A recent survey of 2,500 CEOs by Gartner, Inc. found that 70% of them are currently in the investigation and research phase of generative AI, while 19% are in the pilot or production phase.
That being said, 2023 is witnessing the emergence of Generative AI with innovative solutions like GitHub Copilot, TabNine, ChatGPT and more. These AI-assisted engineering workflows provide code suggestions and even entire functions in response to existing code and natural language prompts. The rapidly evolving nature of these tools highlights the importance of every developer staying abreast of the latest developments. It can help developers effectively adapt their approaches and seamlessly navigate the changing landscape of software development.
In this article, we’ll delve into how Generative AI is transforming the software development industry.
How do generative AI coding tools work?
The generative AI coding tool involves training AI models on massive code samples from various programming languages using deep learning. Deep learning enables computers to process data by identifying patterns, making connections and making inferences, mimicking human learning processes.
To replicate the human pattern recognition process, these AI models use extensive networks of interconnected nodes, allowing them to act like neurons. Once they’ve completed training on massive amounts of data and become proficient at generating useful code, these models are incorporated into tools such as code editors and Integrated Development Environments (IDEs). In these environments, they respond to natural language prompts and existing code, suggesting new code, expressions, and functions.
How can developers use generative AI to increase productivity?
As the field of generative AI continues to evolve, developers are engaged in a lot of experimentation and exploration to unlock the full potential of the technology.
While the exact scope of generative AI in software development is still being actively explored, developers today can use these coding tools to achieve:
Solving complex code translation tasks
Some AI-powered coding tools have provided code translation capabilities that allow developers to convert source code into different programming languages. For example, translating Python code to Ruby. While the suggestions may not always be flawless, developers have found it more convenient to review and fix errors than to manually translate the source code from scratch. They also found that this review and fix process was similar to their typical workflow when collaborating with colleagues on code.

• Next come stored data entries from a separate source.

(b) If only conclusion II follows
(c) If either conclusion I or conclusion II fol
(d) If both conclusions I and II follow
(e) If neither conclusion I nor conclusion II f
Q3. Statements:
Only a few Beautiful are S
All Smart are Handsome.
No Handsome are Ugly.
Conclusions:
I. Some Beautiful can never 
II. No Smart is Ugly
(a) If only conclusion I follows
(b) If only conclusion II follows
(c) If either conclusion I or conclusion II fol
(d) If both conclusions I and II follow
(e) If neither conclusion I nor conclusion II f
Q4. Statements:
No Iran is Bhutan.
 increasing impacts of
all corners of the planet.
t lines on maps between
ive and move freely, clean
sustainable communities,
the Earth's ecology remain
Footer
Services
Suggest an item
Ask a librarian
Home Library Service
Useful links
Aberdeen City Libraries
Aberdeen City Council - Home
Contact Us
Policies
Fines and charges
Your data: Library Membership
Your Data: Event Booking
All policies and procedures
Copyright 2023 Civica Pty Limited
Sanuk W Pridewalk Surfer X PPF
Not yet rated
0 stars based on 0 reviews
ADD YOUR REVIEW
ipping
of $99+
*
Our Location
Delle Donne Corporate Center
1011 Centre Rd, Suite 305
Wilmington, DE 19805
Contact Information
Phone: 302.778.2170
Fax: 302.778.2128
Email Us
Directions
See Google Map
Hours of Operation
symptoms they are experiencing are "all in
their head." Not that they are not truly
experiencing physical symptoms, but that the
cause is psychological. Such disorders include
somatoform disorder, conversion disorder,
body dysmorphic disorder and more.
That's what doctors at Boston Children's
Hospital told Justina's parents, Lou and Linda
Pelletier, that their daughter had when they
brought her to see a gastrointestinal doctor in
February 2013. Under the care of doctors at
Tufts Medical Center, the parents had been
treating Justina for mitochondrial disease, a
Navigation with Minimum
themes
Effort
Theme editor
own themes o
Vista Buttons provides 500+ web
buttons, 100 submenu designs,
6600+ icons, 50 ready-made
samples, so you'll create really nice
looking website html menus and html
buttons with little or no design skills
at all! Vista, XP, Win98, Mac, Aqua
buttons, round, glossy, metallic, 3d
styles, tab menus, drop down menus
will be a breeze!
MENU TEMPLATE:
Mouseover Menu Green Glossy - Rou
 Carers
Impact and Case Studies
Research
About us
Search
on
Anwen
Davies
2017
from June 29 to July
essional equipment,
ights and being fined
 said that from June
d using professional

Increase coding efficiency
Modern generative AI tools can generate comprehensive multiple lines of code that are highly relevant to your context. While generative AI models for coding are still in their infancy, the benefits we’ve seen have been remarkable.
In a Github study, developers using GitHub Copiloy experienced a remarkable 55% increase in coding speed compared to those not using the tool. The benefits of improved productivity go beyond just speed. An overwhelming 74% of engineers reported feeling less frustrated during coding sessions and were able to focus on more fulfilling work.
Improve test coverage
Some generative AI coding tools show exceptional skill at pattern recognition and completion. Developers can use these tools to create comprehensive unit, functional, and even security tests using natural language instructions. In addition, some tools provide security vulnerability filtering, notifying developers when they inadvertently introduce vulnerabilities into their code.
Current limitations of Generative AI coding tools
The profound impact of generative AI on the software development process is indisputable. However, this transformative technology also raises a number of challenges that require careful consideration and resolution
Prepare the workforce well for Generative AI tools
The success of technologies often depends on their ease of adoption. Despite the considerable hype surrounding GitHub Copilot and similar tools, their use has largely been limited to proof-of-concepts and studies, reaching only a small user base. Therefore, a critical challenge facing software organizations is to prepare their workforce to harness the potential of AI platforms, ensuring widespread adoption and maximizing their benefits.
Lack of certainty in the accuracy of the generated/proposed output
Generative AI algorithms are trained on specific domains and with a predetermined database, which can limit their ability to generate code outside of those domains. Developers must recognize the limitations of this technology and develop strategies to manually intervene at each output stage to ensure appropriate usage.
Generative AI offers more than just easing tedious tasks. It ignites the creativity of developers, enabling them to tackle complex problems and imagine innovative solutions that have not been explored before. With the ability to increase productivity, provide alternative perspectives, and facilitate skill development, there is much to be excited about in the upcoming wave of software development.